- Recorded information
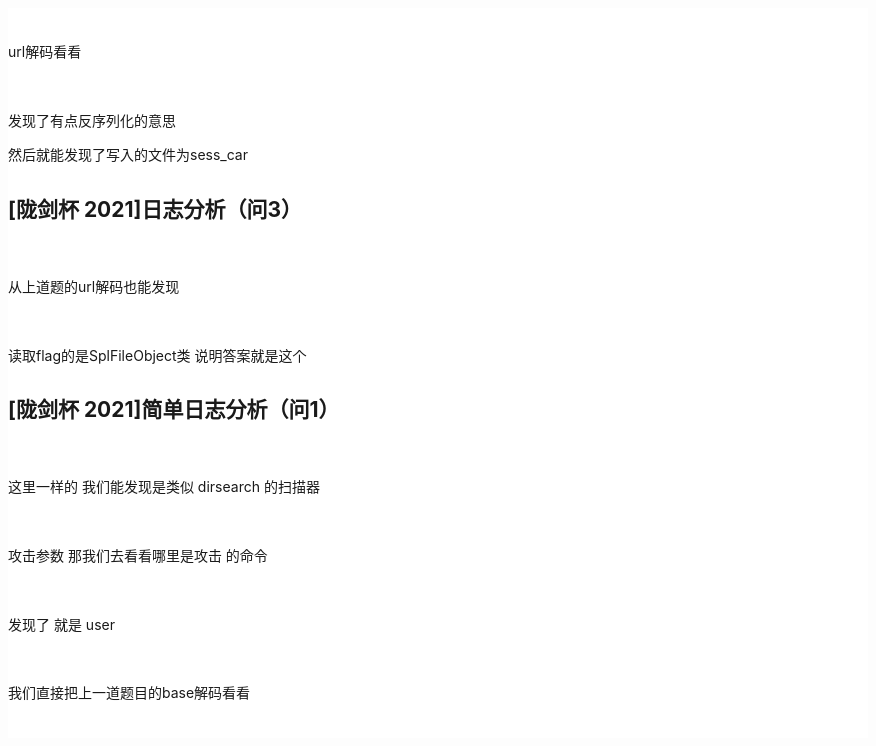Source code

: <img src="https://i-blog.csdnimg.cn/blog_migrate/e7bdf672e3a58022583fa1749cf00372.png" alt="" style="max-height:331px; box-sizing:content-box;" />




url解码看看



<img src="https://i-blog.csdnimg.cn/blog_migrate/f7477fd1a50cd59d6fe9f4e8b79ed446.png" alt="" style="max-height:166px; box-sizing:content-box;" />


发现了有点反序列化的意思

然后就能发现了写入的文件为sess_car

## [陇剑杯 2021]日志分析（问3）



<img src="https://i-blog.csdnimg.cn/blog_migrate/a49245e163a2a498f11cc440a358410b.png" alt="" style="max-height:150px; box-sizing:content-box;" />


从上道题的url解码也能发现

<img src="https://i-blog.csdnimg.cn/blog_migrate/38918c8615f5a845d980c38b3d3f8ce2.png" alt="" style="max-height:88px; box-sizing:content-box;" />


读取flag的是SplFileObject类 说明答案就是这个

## [陇剑杯 2021]简单日志分析（问1）



<img src="https://i-blog.csdnimg.cn/blog_migrate/548bc124e340e3b4b457fcd4782684f3.png" alt="" style="max-height:112px; box-sizing:content-box;" />


这里一样的 我们能发现是类似 dirsearch 的扫描器



<img src="https://i-blog.csdnimg.cn/blog_migrate/800007aa8a51342acead02fee676faec.png" alt="" style="max-height:314px; box-sizing:content-box;" />


攻击参数 那我们去看看哪里是攻击 的命令



<img src="https://i-blog.csdnimg.cn/blog_migrate/9cbcc9eb940859f77f447ece1bcb0a62.png" alt="" style="max-height:61px; box-sizing:content-box;" />


发现了 就是 user



<img src="https://i-blog.csdnimg.cn/blog_migrate/1ef72bff9f1426f42bf806c8b1f54bfe.png" alt="" style="max-height:135px; box-sizing:content-box;" />


我们直接把上一道题目的base解码看看



<img src="https://i-blog.csdnimg.cn/blog_migrate/84e9661bc39de0a972b1facae0d33447.png" alt="" style="max-height:370px; box-sizing:content-box;" />
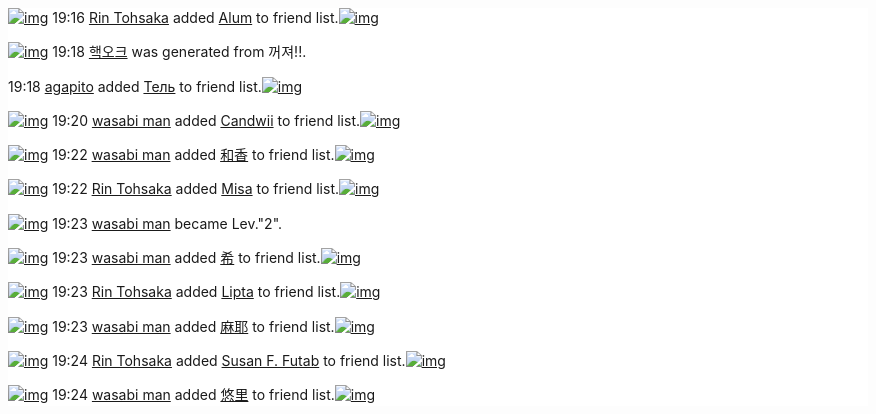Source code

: [![img](http://www.deviantsart.com/17jagvd.jpeg)](http://www.barcodekanojo.com/user/452207/Rin%20Tohsaka) 19:16 [Rin Tohsaka](http://www.barcodekanojo.com/user/452207/Rin%20Tohsaka) added [Alum](http://www.barcodekanojo.com/kanojo/3031894/Alum) to friend list.[![img](http://www.deviantsart.com/de20qv.png)](http://www.barcodekanojo.com/kanojo/3031894/Alum)

[![img](http://www.deviantsart.com/126uj7r.png)](http://www.barcodekanojo.com/kanojo/3035889/%ED%95%B5%EC%98%A4%ED%81%AC) 19:18 [핵오크](http://www.barcodekanojo.com/kanojo/3035889/%ED%95%B5%EC%98%A4%ED%81%AC) was generated from 꺼져!!.

19:18 [agapito](http://www.barcodekanojo.com/user/473682/agapito) added [Тель](http://www.barcodekanojo.com/kanojo/2932971/%D0%A2%D0%B5%D0%BB%D1%8C) to friend list.[![img](http://www.deviantsart.com/6td2oc.png)](http://www.barcodekanojo.com/kanojo/2932971/%D0%A2%D0%B5%D0%BB%D1%8C)

[![img](http://www.deviantsart.com/2l1qn8u.jpeg)](http://www.barcodekanojo.com/user/469978/wasabi%20man) 19:20 [wasabi man](http://www.barcodekanojo.com/user/469978/wasabi%20man) added [Candwii](http://www.barcodekanojo.com/kanojo/24478/Candwii) to friend list.[![img](http://www.deviantsart.com/ftu748.png)](http://www.barcodekanojo.com/kanojo/24478/Candwii)

[![img](http://www.deviantsart.com/2l1qn8u.jpeg)](http://www.barcodekanojo.com/user/469978/wasabi%20man) 19:22 [wasabi man](http://www.barcodekanojo.com/user/469978/wasabi%20man) added [和香](http://www.barcodekanojo.com/kanojo/341/%E5%92%8C%E9%A6%99) to friend list.[![img](http://www.deviantsart.com/ogc1sf.png)](http://www.barcodekanojo.com/kanojo/341/%E5%92%8C%E9%A6%99)

[![img](http://www.deviantsart.com/17jagvd.jpeg)](http://www.barcodekanojo.com/user/452207/Rin%20Tohsaka) 19:22 [Rin Tohsaka](http://www.barcodekanojo.com/user/452207/Rin%20Tohsaka) added [Misa](http://www.barcodekanojo.com/kanojo/2796305/Misa) to friend list.[![img](http://www.deviantsart.com/1l4u4p9.png)](http://www.barcodekanojo.com/kanojo/2796305/Misa)

[![img](http://www.deviantsart.com/2l1qn8u.jpeg)](http://www.barcodekanojo.com/user/469978/wasabi%20man) 19:23 [wasabi man](http://www.barcodekanojo.com/user/469978/wasabi%20man) became Lev."2".

[![img](http://www.deviantsart.com/2l1qn8u.jpeg)](http://www.barcodekanojo.com/user/469978/wasabi%20man) 19:23 [wasabi man](http://www.barcodekanojo.com/user/469978/wasabi%20man) added [希](http://www.barcodekanojo.com/kanojo/46612/%E5%B8%8C) to friend list.[![img](http://www.deviantsart.com/14pcei3.png)](http://www.barcodekanojo.com/kanojo/46612/%E5%B8%8C)

[![img](http://www.deviantsart.com/17jagvd.jpeg)](http://www.barcodekanojo.com/user/452207/Rin%20Tohsaka) 19:23 [Rin Tohsaka](http://www.barcodekanojo.com/user/452207/Rin%20Tohsaka) added [Lipta](http://www.barcodekanojo.com/kanojo/431448/Lipta) to friend list.[![img](http://www.deviantsart.com/3sl0rgc.png)](http://www.barcodekanojo.com/kanojo/431448/Lipta)

[![img](http://www.deviantsart.com/2l1qn8u.jpeg)](http://www.barcodekanojo.com/user/469978/wasabi%20man) 19:23 [wasabi man](http://www.barcodekanojo.com/user/469978/wasabi%20man) added [麻耶](http://www.barcodekanojo.com/kanojo/88769/%E9%BA%BB%E8%80%B6) to friend list.[![img](http://www.deviantsart.com/1fj1fn1.png)](http://www.barcodekanojo.com/kanojo/88769/%E9%BA%BB%E8%80%B6)

[![img](http://www.deviantsart.com/17jagvd.jpeg)](http://www.barcodekanojo.com/user/452207/Rin%20Tohsaka) 19:24 [Rin Tohsaka](http://www.barcodekanojo.com/user/452207/Rin%20Tohsaka) added [Susan F. Futab](http://www.barcodekanojo.com/kanojo/1919141/Susan%20F.%20Futab) to friend list.[![img](http://www.deviantsart.com/1ueemk9.png)](http://www.barcodekanojo.com/kanojo/1919141/Susan%20F.%20Futab)

[![img](http://www.deviantsart.com/2l1qn8u.jpeg)](http://www.barcodekanojo.com/user/469978/wasabi%20man) 19:24 [wasabi man](http://www.barcodekanojo.com/user/469978/wasabi%20man) added [悠里](http://www.barcodekanojo.com/kanojo/357823/%E6%82%A0%E9%87%8C) to friend list.[![img](http://www.deviantsart.com/2q6iisr.png)](http://www.barcodekanojo.com/kanojo/357823/%E6%82%A0%E9%87%8C)
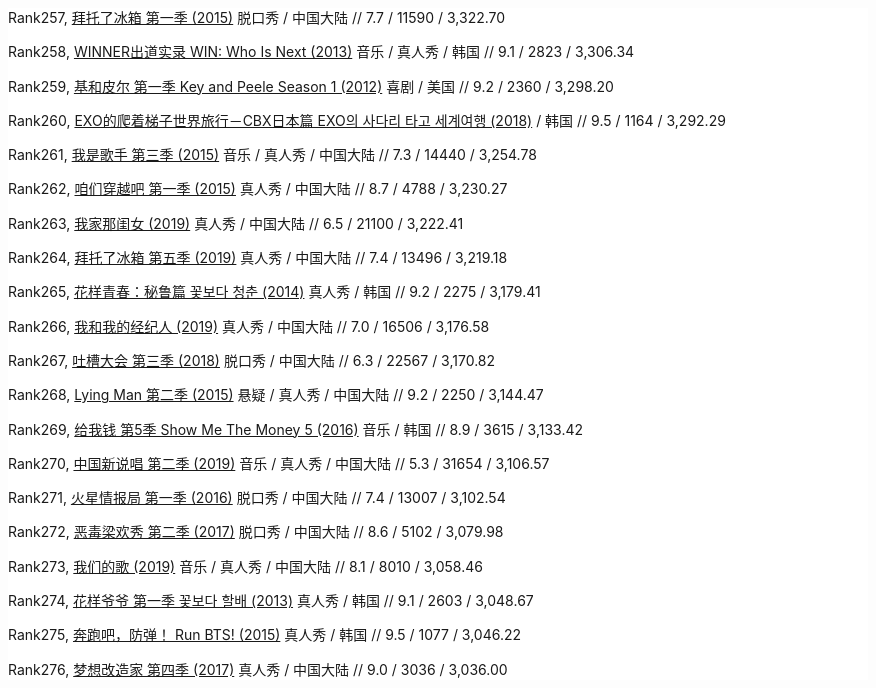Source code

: Rank257, [拜托了冰箱 第一季            (2015)](https://movie.douban.com/subject/26677958/)  脱口秀 / 中国大陆 // 7.7 / 11590 / 3,322.70 

Rank258, [WINNER出道实录 WIN: Who Is Next            (2013)](https://movie.douban.com/subject/25761094/)  音乐 / 真人秀 / 韩国 // 9.1 / 2823 / 3,306.34 

Rank259, [基和皮尔 第一季 Key and Peele Season 1            (2012)](https://movie.douban.com/subject/10441174/)  喜剧 / 美国 // 9.2 / 2360 / 3,298.20 

Rank260, [EXO的爬着梯子世界旅行－CBX日本篇 EXO의 사다리 타고 세계여행            (2018)](https://movie.douban.com/subject/30252546/)   / 韩国 // 9.5 / 1164 / 3,292.29 

Rank261, [我是歌手 第三季            (2015)](https://movie.douban.com/subject/26261185/)  音乐 / 真人秀 / 中国大陆 // 7.3 / 14440 / 3,254.78 

Rank262, [咱们穿越吧 第一季            (2015)](https://movie.douban.com/subject/26428635/)  真人秀 / 中国大陆 // 8.7 / 4788 / 3,230.27 

Rank263, [我家那闺女            (2019)](https://movie.douban.com/subject/30377051/)  真人秀 / 中国大陆 // 6.5 / 21100 / 3,222.41 

Rank264, [拜托了冰箱 第五季            (2019)](https://movie.douban.com/subject/30482651/)  真人秀 / 中国大陆 // 7.4 / 13496 / 3,219.18 

Rank265, [花样青春：秘鲁篇 꽃보다 청춘            (2014)](https://movie.douban.com/subject/25960755/)  真人秀 / 韩国 // 9.2 / 2275 / 3,179.41 

Rank266, [我和我的经纪人            (2019)](https://movie.douban.com/subject/30345105/)  真人秀 / 中国大陆 // 7.0 / 16506 / 3,176.58 

Rank267, [吐槽大会 第三季            (2018)](https://movie.douban.com/subject/30362309/)  脱口秀 / 中国大陆 // 6.3 / 22567 / 3,170.82 

Rank268, [Lying Man 第二季            (2015)](https://movie.douban.com/subject/26724704/)  悬疑 / 真人秀 / 中国大陆 // 9.2 / 2250 / 3,144.47 

Rank269, [给我钱 第5季 Show Me The Money 5            (2016)](https://movie.douban.com/subject/26755514/)  音乐 / 韩国 // 8.9 / 3615 / 3,133.42 

Rank270, [中国新说唱 第二季            (2019)](https://movie.douban.com/subject/30357985/)  音乐 / 真人秀 / 中国大陆 // 5.3 / 31654 / 3,106.57 

Rank271, [火星情报局 第一季            (2016)](https://movie.douban.com/subject/26759650/)  脱口秀 / 中国大陆 // 7.4 / 13007 / 3,102.54 

Rank272, [恶毒梁欢秀 第二季            (2017)](https://movie.douban.com/subject/27178889/)  脱口秀 / 中国大陆 // 8.6 / 5102 / 3,079.98 

Rank273, [我们的歌            (2019)](https://movie.douban.com/subject/34863464/)  音乐 / 真人秀 / 中国大陆 // 8.1 / 8010 / 3,058.46 

Rank274, [花样爷爷 第一季 꽃보다 할배            (2013)](https://movie.douban.com/subject/25704396/)  真人秀 / 韩国 // 9.1 / 2603 / 3,048.67 

Rank275, [奔跑吧，防弹！ Run BTS!            (2015)](https://movie.douban.com/subject/26954787/)  真人秀 / 韩国 // 9.5 / 1077 / 3,046.22 

Rank276, [梦想改造家 第四季            (2017)](https://movie.douban.com/subject/27115294/)  真人秀 / 中国大陆 // 9.0 / 3036 / 3,036.00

- Exercise instructions
Scan the listing for the string "拜托了冰箱", then copy every line where it appears.

- Answer for the task
: Rank257, [拜托了冰箱 第一季            (2015)](https://movie.douban.com/subject/26677958/)  脱口秀 / 中国大陆 // 7.7 / 11590 / 3,322.70 
Rank264, [拜托了冰箱 第五季            (2019)](https://movie.douban.com/subject/30482651/)  真人秀 / 中国大陆 // 7.4 / 13496 / 3,219.18 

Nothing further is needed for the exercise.